The Good News of God’s Impassibility: Part 2, An Analogy of Relation

In the last post I argued that God’s impassibility is good news. God is love, and God’s love never changes no matter what humans might do. That is good news.

And yet, there is some predictable pushback here.

The first is from a pagan, anthropomorphic reading of the Bible. That is to say, we imagine God the way the ancient pagans imagined their gods, as having psychological lives just like humans. Think of the gods in a Percy Jackson novel or movie. In this pagan approach to Scripture, when we read about God’s “wrath” or about God “repenting” of an action, we treat that language as a straightforward expression of human-like psychology.

Classical theism rejects this pagan way of imagining God. God is not like Zeus or Odin. The emotions of pagan deities were as unpredictable and unstable as human emotions. Just like us, the gods of paganism were a hot mess.

Beyond a pagan reading of the Bible, another objection to divine impassibility is that some people just really want God to have feelings, as feelings are the very stuff of affection and relationality. There is a strong desire for God to have emotions, no matter what classical theism might say.

I sympathize with this desire, but I want to keep hammering away at the point that when people express this desire for God to have emotions and feelings, they generally limit God’s feelings to the positive. God feels joy, love, and pleasure with us. People do not, as a rule, wish God hated them. In short, this desire for God to “be emotional” or “have feelings” is really just a shell game for the confession that God is constant love. Sure, we change the adjectives to make it seem that God has “different feelings”--delight, kindness, love, joy--but we are still in the word cloud of “God is love.”

Another concern comes from biblical literalism. As mentioned above, biblical literalists point out how God’s “wrath” is described in Scripture. Conservative readers of the Bible are right to draw our attention to these texts, and they are comfortable reading these emotional descriptions as literal depictions of God’s inner life. But for many progressive readers of the Bible this is, to put it mildly, a really odd and frequently hypocritical move. For example, open, process, and relational theologies aren’t known for their biblical literalism. Just ask them how they read Genesis 1 in light of modern science. And yet, these same folks, when it comes to emotional descriptions of God, suddenly become as literalistic as the fundamentalists. There’s just no good reason to imagine that the emotional descriptions of God in Scripture are literal depictions of God possessing a human-like psychology. A wee bit of apophaticism would do a world of good for the open, process, and relational folks given their biblical literalism. As pointed out above, these literalistic readings are pagan depictions of God.

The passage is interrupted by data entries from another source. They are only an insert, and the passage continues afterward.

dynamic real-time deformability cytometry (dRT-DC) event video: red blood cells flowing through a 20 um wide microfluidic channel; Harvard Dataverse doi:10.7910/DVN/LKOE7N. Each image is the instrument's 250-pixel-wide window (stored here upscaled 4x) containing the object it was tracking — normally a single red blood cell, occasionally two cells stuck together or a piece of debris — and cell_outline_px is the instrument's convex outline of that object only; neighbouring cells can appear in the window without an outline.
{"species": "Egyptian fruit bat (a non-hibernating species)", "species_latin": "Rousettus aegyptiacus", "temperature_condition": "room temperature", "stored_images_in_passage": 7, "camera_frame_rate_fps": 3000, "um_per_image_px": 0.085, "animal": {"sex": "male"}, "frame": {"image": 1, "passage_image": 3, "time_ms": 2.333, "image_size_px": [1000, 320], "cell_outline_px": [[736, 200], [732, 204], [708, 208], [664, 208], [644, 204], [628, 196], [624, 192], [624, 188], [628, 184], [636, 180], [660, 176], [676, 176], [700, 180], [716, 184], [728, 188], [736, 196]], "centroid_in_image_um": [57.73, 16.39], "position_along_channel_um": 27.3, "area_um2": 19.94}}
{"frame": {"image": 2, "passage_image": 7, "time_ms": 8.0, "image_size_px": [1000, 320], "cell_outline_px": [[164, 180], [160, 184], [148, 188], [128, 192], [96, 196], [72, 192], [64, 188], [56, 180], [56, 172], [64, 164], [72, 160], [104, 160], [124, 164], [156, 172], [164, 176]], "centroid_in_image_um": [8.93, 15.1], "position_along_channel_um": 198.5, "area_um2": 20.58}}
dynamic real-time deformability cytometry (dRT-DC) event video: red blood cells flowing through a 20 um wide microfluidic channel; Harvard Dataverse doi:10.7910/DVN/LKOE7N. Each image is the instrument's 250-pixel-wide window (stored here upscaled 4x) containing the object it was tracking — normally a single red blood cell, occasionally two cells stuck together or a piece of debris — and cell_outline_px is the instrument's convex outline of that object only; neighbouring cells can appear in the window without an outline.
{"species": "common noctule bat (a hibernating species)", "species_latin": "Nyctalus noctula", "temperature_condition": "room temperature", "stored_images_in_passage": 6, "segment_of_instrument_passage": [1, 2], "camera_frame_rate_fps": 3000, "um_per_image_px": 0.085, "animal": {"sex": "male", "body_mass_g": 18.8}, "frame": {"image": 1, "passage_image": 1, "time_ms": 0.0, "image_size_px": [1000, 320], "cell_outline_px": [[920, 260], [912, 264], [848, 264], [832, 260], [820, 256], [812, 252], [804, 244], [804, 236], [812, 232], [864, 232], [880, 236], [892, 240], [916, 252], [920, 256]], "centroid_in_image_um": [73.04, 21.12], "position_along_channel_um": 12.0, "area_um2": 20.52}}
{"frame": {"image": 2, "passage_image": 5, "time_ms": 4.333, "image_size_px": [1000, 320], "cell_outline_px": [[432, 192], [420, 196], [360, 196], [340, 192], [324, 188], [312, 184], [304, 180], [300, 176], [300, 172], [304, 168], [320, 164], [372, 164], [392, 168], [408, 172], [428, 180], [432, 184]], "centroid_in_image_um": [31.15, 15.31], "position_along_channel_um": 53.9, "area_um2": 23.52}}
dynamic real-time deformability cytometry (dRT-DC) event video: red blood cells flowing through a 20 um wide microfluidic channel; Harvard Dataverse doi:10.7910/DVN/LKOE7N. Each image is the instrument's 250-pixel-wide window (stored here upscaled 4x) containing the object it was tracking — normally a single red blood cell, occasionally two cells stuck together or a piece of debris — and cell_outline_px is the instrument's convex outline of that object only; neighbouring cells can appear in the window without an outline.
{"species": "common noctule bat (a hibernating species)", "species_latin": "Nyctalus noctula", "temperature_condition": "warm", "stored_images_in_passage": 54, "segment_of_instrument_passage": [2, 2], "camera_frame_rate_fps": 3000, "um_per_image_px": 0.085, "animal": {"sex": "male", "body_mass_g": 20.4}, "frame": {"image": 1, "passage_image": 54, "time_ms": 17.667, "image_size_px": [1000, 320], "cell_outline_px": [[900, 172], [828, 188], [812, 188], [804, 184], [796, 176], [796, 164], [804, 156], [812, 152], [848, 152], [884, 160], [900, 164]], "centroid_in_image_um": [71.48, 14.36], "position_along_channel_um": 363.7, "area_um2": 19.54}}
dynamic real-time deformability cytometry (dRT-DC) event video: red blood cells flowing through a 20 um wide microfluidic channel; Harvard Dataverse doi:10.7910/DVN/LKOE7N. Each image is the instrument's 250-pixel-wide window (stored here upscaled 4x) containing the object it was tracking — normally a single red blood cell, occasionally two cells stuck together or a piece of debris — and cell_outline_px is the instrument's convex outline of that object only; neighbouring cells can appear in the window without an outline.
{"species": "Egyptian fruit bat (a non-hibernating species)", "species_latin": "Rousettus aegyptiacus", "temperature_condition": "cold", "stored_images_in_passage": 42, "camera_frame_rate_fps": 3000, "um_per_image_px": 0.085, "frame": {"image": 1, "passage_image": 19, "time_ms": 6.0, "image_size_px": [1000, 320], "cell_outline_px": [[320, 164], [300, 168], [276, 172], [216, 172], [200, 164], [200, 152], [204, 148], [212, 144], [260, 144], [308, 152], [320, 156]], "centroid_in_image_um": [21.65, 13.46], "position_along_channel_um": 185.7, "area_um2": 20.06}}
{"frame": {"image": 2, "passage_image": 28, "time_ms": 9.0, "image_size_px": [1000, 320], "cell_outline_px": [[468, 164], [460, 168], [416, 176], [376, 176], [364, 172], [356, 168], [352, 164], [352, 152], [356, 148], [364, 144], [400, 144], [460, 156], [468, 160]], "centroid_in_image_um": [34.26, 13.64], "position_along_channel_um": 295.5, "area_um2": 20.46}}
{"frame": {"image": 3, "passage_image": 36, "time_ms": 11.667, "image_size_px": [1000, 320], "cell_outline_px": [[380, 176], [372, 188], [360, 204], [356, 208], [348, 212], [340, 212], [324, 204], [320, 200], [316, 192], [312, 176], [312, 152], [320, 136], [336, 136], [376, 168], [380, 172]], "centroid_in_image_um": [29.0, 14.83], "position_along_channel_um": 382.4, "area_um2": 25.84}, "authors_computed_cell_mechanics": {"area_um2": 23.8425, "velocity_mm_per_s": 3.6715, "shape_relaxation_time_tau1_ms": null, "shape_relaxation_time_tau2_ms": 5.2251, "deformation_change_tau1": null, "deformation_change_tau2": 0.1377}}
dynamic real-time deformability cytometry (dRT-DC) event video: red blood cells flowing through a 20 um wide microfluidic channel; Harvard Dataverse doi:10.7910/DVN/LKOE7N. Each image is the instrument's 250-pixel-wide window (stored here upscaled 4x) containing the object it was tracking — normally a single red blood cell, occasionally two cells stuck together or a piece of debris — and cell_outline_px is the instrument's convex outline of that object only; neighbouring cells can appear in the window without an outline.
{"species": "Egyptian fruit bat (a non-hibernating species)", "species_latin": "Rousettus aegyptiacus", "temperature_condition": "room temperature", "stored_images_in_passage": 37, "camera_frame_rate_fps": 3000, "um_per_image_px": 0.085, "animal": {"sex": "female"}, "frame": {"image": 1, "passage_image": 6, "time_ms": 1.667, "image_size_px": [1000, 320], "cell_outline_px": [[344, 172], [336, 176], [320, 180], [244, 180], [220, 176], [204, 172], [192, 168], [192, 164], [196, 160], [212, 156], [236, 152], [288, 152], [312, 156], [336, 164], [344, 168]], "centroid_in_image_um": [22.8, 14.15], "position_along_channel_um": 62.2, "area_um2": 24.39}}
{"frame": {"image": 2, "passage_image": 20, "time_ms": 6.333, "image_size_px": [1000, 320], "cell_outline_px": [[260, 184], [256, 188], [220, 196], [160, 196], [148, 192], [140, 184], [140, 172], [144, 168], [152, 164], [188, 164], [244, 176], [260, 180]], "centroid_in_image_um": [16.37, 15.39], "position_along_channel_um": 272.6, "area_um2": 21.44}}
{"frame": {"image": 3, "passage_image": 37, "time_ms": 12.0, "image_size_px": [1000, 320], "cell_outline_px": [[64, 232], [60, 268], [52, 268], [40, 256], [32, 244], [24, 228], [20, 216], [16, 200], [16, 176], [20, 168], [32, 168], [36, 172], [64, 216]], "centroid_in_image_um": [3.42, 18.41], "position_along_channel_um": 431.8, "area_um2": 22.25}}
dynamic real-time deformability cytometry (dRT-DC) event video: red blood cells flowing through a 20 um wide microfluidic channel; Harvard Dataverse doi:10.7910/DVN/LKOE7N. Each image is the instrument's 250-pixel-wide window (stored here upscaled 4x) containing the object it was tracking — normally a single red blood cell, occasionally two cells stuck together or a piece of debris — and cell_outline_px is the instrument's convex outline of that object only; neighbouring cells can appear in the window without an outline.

Lastly, people will point to depictions of Jesus’ emotional life as somehow refuting God’s divine impassibility. A little church of history would help here. This issues was decisively dealt with at the Council of Chalcedon, which asserted that Jesus is one person with two natures, and that the two natures exist “without confusion.” That is to say, according to Chalcedon, the human nature of Jesus, which is passible, is not mixed or confused with his divine nature, which is impassible. Rather, the two natures remain distinct and unmixed even as they are united in the one person of Christ.

Stepping back, I have written about all this before. What I have suggested, in response to many of the above concerns, is that the emotional language in Scripture describes our relation to God’s love. For example, “joy” and “delight” describe the relation of righteousness to love. By contrast, “wrath” and “disapproval” describe the relation of unrighteousness to love. As classical theists maintain, love remains constant, but our relation to love changes based upon our choices, and we describe that relation using the language of emotions and feelings.

Here is a simple metaphor. Imagine fire. If you stand close to the fire, you describe that relation as “warm.” As you move farther from the fire, you describe that relation as “cold.” The fire remains the same, but your experience of the fire, warm or cold, changes depending upon how close you are standing. In a similar way, our experience of God--joy or anger--expresses how close to or far away from God we are standing. If we are close to God, we experience the relation as “joy” and “delight.” But if we are standing far away from God, we experience the relation as “wrath” and “displeasure.”

Given how this relation can change in light of our actions, we speak of God’s emotions as an analogy. God is described as “pleased” or “angry” not because he undergoes emotional swings like humans do, his countenance changing from stormy to sunny. Rather, emotional language conveys an analogy of relation.

And the good news is that you’re always in a relation with love.